This tutorial walks you through how to get Shynet and Caddy to work nicely together this way.

A warning

Using the replace-response module is not very memory or bandwidth efficient since Caddy needs to buffer the response so that it can perform substitutions. If you care a lot about performance, it might be worth using something more manual instead.

Setup

Installing Caddy with extra modules using xcaddy

If you’ve already installed Caddy, you might need to install it again. Using replace-response involves compiling Caddy with an additional module, which is a plugin for Caddy that gives it extra features. The replace-response module is still written by the Caddy team but just isn’t included in the standard distribution that comes installed with your package manager.

Therefore, it’s necessary to compile Caddy from scratch. Since Caddy is written in Go, you will need to have Go installed. Instructions for doing this can be found on the Go’s Download and Install page. Make sure you follow the instructions to add the Go bin to the path by adding the following to your .zshrc or .bashrc:

export PATH=$PATH:$(go env GOPATH)/bin # Add go bin to the path so programs installed by go can be accessed like normal programs.

● RECORDS PROVIDED:
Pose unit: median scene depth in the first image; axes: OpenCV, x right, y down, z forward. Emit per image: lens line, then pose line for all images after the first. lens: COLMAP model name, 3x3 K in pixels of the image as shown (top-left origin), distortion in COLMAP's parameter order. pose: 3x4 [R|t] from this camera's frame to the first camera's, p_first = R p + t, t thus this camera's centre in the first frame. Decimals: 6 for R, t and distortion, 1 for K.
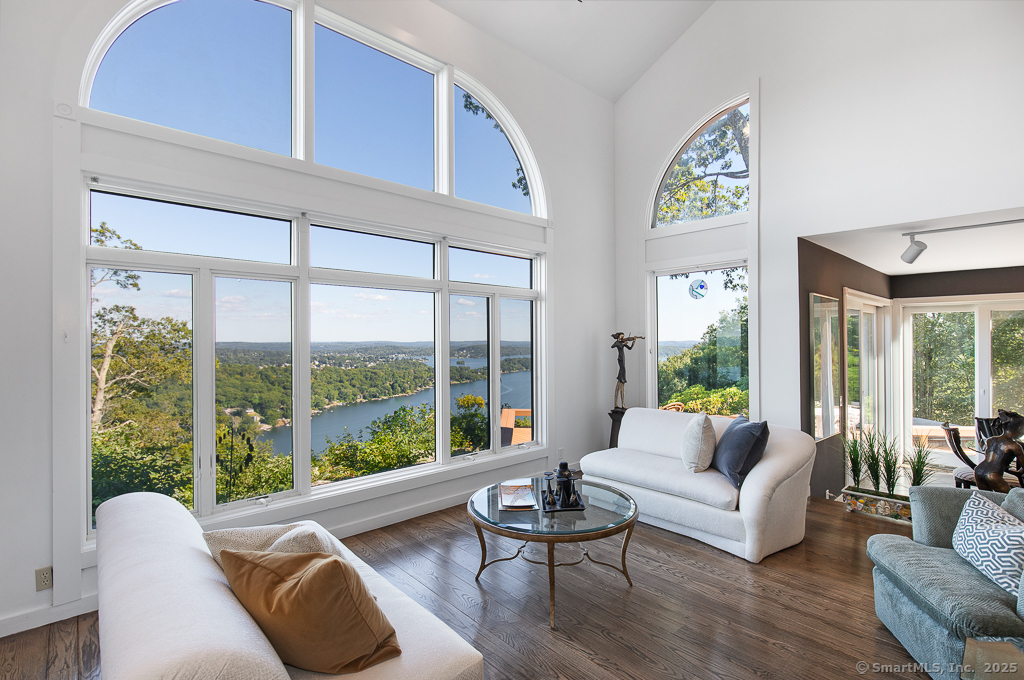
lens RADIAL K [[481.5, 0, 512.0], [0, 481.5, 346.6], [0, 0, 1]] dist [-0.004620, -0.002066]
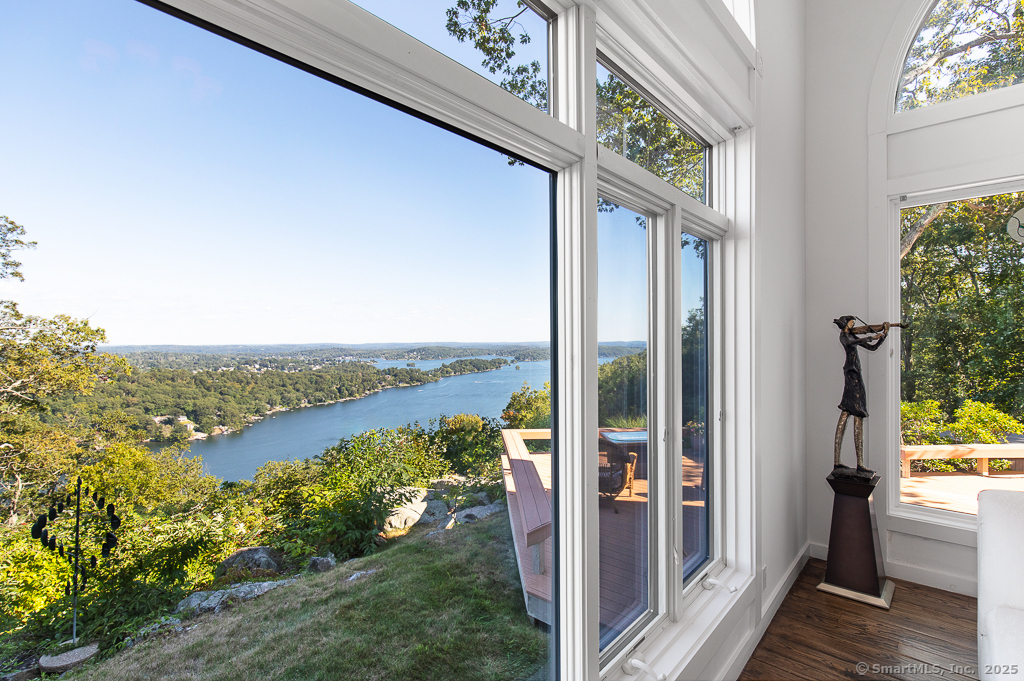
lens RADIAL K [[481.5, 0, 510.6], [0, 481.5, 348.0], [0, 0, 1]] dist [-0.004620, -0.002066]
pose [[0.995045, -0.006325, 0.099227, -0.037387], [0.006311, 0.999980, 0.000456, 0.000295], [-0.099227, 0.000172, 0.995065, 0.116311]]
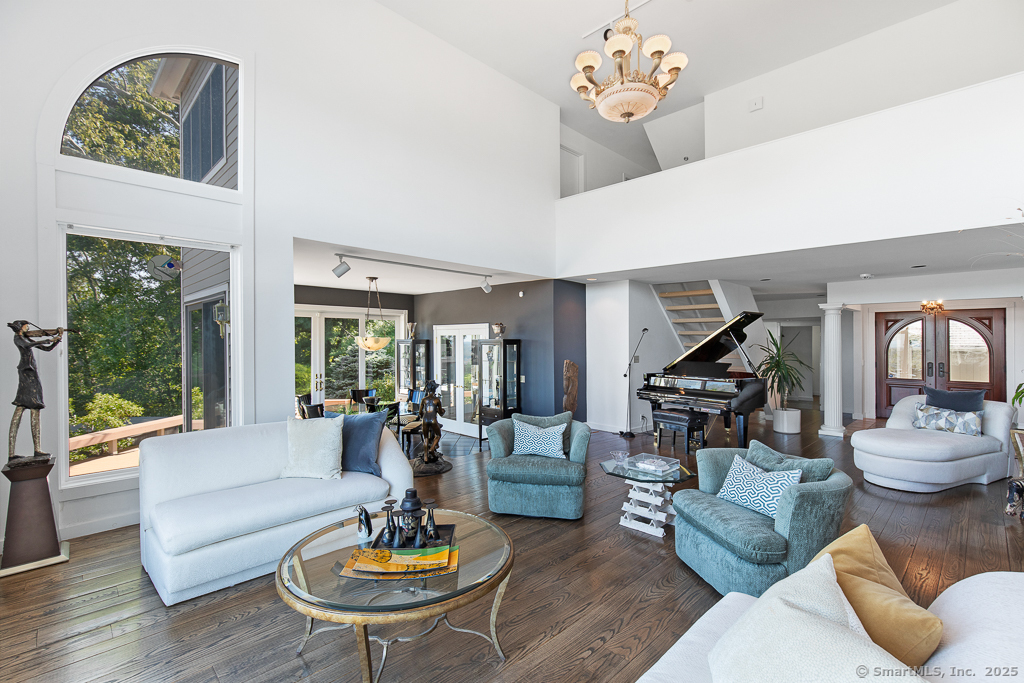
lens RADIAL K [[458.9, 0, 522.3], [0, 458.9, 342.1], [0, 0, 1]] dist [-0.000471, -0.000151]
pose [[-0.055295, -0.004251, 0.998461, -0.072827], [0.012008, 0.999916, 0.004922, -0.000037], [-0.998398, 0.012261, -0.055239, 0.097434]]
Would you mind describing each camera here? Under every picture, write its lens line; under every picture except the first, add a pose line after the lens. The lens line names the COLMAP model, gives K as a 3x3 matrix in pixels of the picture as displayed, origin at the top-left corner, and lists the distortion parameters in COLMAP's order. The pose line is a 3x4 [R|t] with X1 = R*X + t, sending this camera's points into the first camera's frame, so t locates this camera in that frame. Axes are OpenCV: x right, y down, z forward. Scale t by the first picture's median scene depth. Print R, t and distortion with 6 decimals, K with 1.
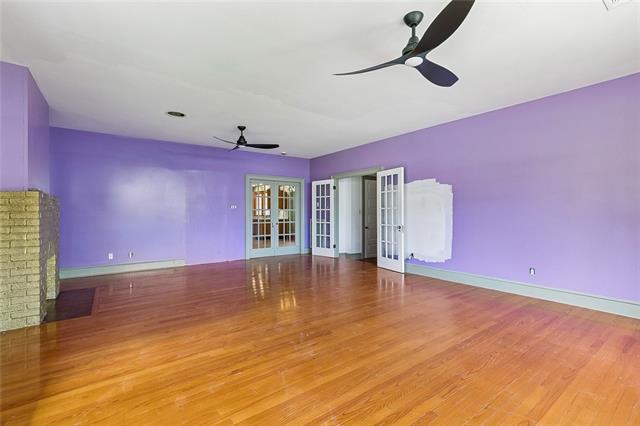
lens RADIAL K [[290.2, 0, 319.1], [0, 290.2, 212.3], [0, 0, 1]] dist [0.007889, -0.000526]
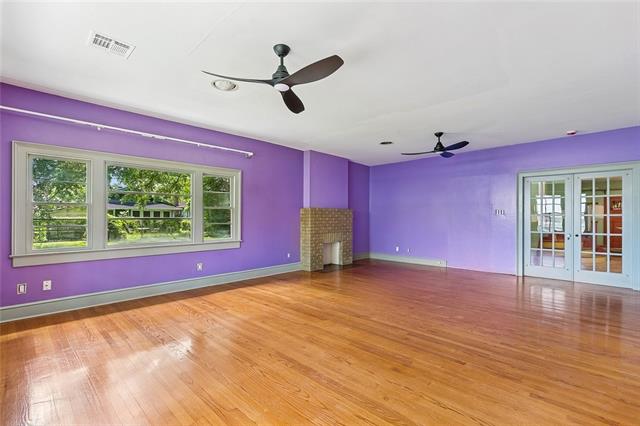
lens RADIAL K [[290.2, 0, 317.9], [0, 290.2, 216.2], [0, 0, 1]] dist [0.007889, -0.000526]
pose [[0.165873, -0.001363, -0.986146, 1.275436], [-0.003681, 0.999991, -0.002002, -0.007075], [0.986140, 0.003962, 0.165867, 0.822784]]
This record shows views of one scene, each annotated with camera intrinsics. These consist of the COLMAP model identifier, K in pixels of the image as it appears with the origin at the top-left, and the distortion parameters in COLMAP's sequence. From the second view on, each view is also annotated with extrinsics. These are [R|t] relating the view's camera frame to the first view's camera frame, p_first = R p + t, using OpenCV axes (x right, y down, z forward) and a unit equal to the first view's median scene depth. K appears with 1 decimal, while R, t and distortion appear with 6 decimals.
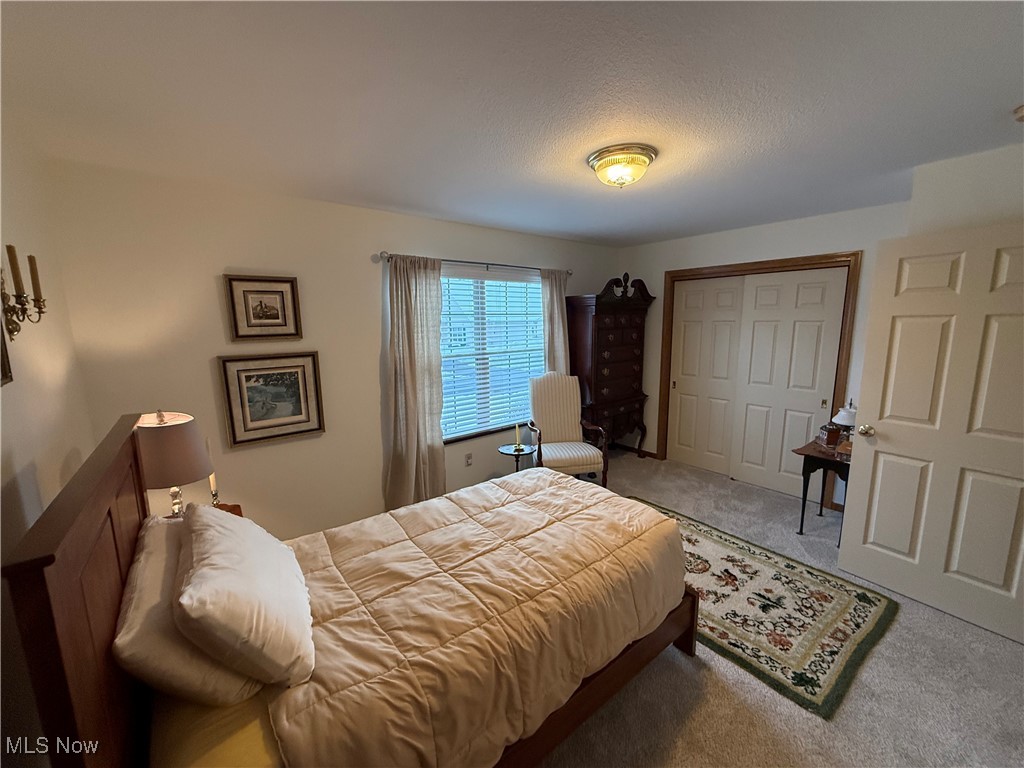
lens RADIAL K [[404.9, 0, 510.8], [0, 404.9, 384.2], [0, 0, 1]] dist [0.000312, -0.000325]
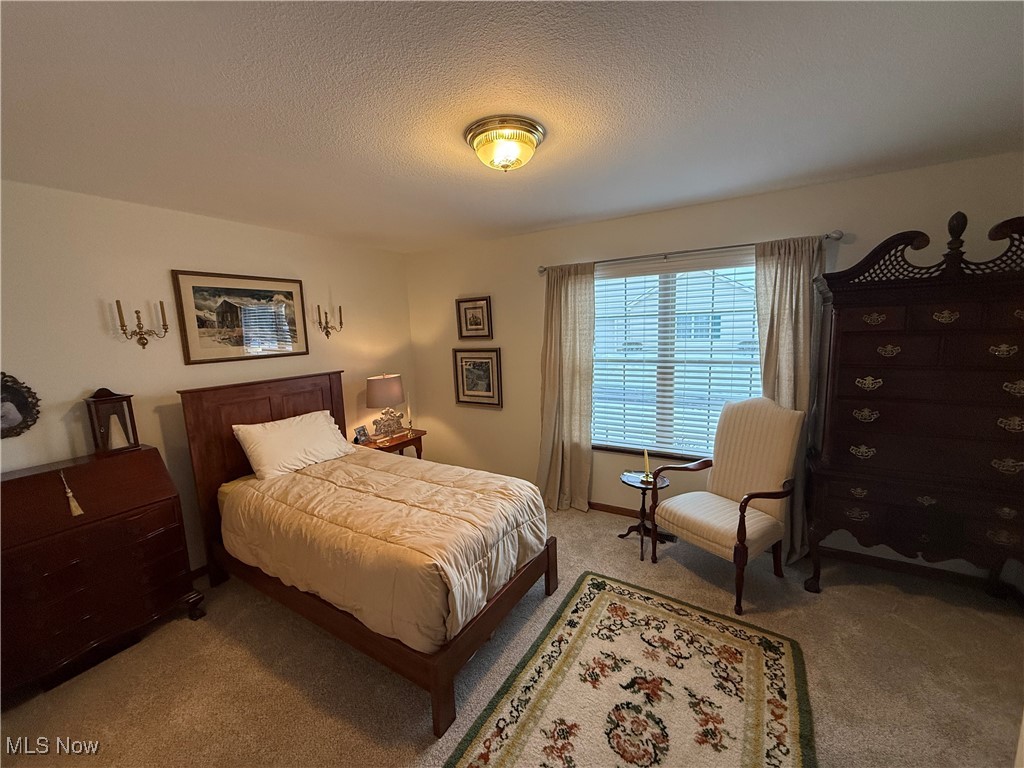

● REQUIRED ACTION 1:
Rewrite the paragraph beginning "If you’ve already installed Caddy" from the Shynet and Caddy tutorial as a short bulleted list that keeps its main facts.
● REQUIRED ACTION 2:
According to the Shynet and Caddy tutorial, why is the replace-response module not very memory or bandwidth efficient? Answer in one to three sentences.
● REQUIRED ACTION 3:
From the Shynet and Caddy tutorial, set down the section that starts with the words "Installing Caddy with" and ends with "your package manager.", reproducing it without changes.

● PROBLEM SOLUTION 1:
- An existing Caddy install may need to be replaced with a new one.
- Using replace-response requires compiling Caddy with an extra module, which is a plugin that adds features.
- The Caddy team writes the replace-response module, but it isn't part of the standard distribution installed by package managers.

● PROBLEM SOLUTION 2:
Caddy has to buffer the response before it can perform substitutions on it. That buffering is what makes the module costly in memory and bandwidth.

● PROBLEM SOLUTION 3:
Installing Caddy with extra modules using xcaddy

If you’ve already installed Caddy, you might need to install it again. Using replace-response involves compiling Caddy with an additional module, which is a plugin for Caddy that gives it extra features. The replace-response module is still written by the Caddy team but just isn’t included in the standard distribution that comes installed with your package manager.